What is the Definition of Political Activity? The Bright Lines Project Offers Answers for Both Sides of the Aisle

Legislative Solutions Are a Real Possibility

As the recent scandal over the Internal Revenue Service’s (IRS) scrutiny of 501(c) applications demonstrates, the standards used by the IRS to determine whether a nonprofit organization qualifies for tax-exempt status are blurry and hard to decipher for both the IRS and applicants.

The underlying problem – which has been somewhat lost in the ensuing media storm and political battle on Capitol Hill – is that the language of the Internal Revenue Code makes organizations that engage in political activity ineligible for 501(c) status but leaves to the IRS the task of defining political activity. The IRS’s approach looks to “all the facts and circumstances” to determine whether an entity is engaged in political intervention ? an ambiguous standard that has caused confusion both inside the IRS and for applicants for tax-exemption.

We need bright line definitions of “political activity” for use in considering 501(c) applications. That’s why, over the past four years, a team of tax law experts and nonprofit leaders have been working to define what constitutes political activity for tax purposes. Led by prominent tax attorneys Greg Colvin and Beth Kingsley, the effort is aptly named the Bright Lines Project (BLP). The BLP aims to remedy both the internal and external problems created by the ambiguous standard, by proposing definitions, exceptions and analytical steps for recognizing and regulating political intervention within the tax-exempt sector. Public Citizen took the helm of the BLP nine months ago and is leading the legislative and advocacy efforts on Capitol Hill.

A Bipartisan Consensus: We Need Bright Lines

Members of Congress from both sides of the aisle are calling for a solution.

In a joint statement released in May, U.S. Sens. John McCain (R-Ariz.) and Carl Levin (D-Mich.) spoke of the importance of a bipartisan approach: “The Permanent Subcommittee on Investigations has been for several months examining on a bipartisan basis whether the IRS has adequately enforced rules regarding the extent to which tax exempt nonprofit 501(c)(4) groups engage in partisan politics.”

And during a House Ways and Means Committee hearing, U.S. Rep. Ron Kind (D-Wis.) gave the following advice to Acting IRS Commissioner Danny Werfel: “We too have a role to play … I think the IRS would be helped if there were brighter line rules, for people to institute more objective criteria than is used.”

Even the IRS itself sees a problem and is looking into solutions.

In its 30-day report, the IRS noted, “One of the significant challenges with the 501(c)(4) review process has been the lack of a clear and concise definition of ‘political campaign intervention’. For example, it is often difficult to determine whether or not a particular paid advertisement is taking a position on a public policy issue or constitutes an attempt to influence an election, and, in turn, how that decision might factor into the overall evaluation of whether an organization is primarily engaged in promoting social welfare. Such complicated determinations currently rely on lengthy revenue rulings and judicial opinions with examples that serve to assist an evaluation based on all facts and circumstances.”

The Bright Lines Solution

The Bright Lines Project has developed six proposed rules designed to clarify the IRS regulations governing nonprofit organizations’ political activities.

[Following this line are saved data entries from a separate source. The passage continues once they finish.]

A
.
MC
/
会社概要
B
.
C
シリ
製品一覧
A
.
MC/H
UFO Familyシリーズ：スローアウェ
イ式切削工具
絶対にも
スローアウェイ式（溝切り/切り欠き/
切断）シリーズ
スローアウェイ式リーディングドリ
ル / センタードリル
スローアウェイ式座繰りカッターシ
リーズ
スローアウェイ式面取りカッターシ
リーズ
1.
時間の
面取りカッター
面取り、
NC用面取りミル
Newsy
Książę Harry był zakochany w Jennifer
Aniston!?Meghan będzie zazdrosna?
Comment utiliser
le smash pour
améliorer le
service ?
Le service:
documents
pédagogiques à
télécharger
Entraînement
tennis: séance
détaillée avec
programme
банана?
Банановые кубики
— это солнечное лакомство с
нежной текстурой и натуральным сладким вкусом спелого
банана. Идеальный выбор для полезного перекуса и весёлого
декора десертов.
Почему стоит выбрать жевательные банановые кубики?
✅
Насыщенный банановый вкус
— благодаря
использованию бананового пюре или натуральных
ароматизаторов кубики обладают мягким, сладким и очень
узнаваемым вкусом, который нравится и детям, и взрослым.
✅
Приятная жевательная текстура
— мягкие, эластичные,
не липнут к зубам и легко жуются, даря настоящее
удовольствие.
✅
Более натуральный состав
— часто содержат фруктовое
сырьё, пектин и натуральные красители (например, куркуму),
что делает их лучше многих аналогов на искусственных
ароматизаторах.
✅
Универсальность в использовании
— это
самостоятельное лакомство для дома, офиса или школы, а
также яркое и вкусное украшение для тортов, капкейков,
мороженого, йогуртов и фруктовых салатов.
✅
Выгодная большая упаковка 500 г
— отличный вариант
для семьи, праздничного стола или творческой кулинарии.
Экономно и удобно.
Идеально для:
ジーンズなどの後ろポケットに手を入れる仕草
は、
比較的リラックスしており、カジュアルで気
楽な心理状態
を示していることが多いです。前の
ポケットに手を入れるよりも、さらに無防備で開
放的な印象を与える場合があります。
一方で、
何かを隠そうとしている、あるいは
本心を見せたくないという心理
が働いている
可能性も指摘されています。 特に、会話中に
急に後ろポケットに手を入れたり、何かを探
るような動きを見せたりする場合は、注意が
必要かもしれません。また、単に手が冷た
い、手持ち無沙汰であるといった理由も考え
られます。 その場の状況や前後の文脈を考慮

Our central principle is this: The federal tax definition of political speech, aimed at conditioning tax-exempt status for political organizations on the special disclosure rules applicable to 527 organizations, should reach beyond express advocacy and cover all speech that supports or opposes a candidate for elective public office.

In the proposal, that broader speech test is modeled on the test for lobbying activity that the IRS adopted in 1990, and draws bright lines, so that any communication to any part of the electorate that (a) refers to a clearly identified candidate, and (b) reflects a view on that candidate, is considered political.

Within the proposal, safe harbor exceptions have been allowed for: commentary aimed at a public official’s performance in office, for candidate comparisons based on an equal opportunity to speak, for responses to candidates who attack an organization or take aim at its issues, and for personal, oral expressions of opinion that may occur at an organization’s meetings.

Next Steps

We believe the BLP can move as a part of the comprehensive tax reform package or as stand-alone legislation. With the Senate Finance Committee’s “blank slate” approach to reform and the consensus that this part of the code must be reformed, there is a real opportunity for the BLP to be proposed as part of the reform package, or, at least, the process can be used as a springboard to create a bright line standard.

Now is the time to move to safe harbors, bright lines, predictability, simplicity and ease of understanding; the Bright Lines Project has been developed to achieve all of these.